▶ To-do item
Locate each line in the items that contains the string "Brandstötter" and copy those lines out. Case counts.

▶ Given records
::::::::::

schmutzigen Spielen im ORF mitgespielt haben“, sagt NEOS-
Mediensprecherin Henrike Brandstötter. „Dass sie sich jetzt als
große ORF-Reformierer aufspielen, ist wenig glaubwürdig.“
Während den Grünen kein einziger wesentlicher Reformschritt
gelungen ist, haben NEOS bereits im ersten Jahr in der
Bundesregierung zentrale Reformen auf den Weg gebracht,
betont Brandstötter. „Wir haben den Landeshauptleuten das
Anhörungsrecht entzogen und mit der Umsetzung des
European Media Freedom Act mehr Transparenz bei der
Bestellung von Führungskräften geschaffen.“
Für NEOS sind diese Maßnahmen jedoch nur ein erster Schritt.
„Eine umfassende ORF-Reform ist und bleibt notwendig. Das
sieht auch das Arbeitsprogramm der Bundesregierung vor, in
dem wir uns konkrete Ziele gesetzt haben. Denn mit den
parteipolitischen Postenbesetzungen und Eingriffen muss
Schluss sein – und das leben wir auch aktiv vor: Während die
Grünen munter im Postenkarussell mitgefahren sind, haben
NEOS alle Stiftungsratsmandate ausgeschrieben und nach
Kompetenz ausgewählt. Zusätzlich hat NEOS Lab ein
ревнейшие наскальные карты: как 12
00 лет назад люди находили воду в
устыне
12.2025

::::::::::

▶ Solution
Mediensprecherin Henrike Brandstötter. „Dass sie sich jetzt als
betont Brandstötter. „Wir haben den Landeshauptleuten das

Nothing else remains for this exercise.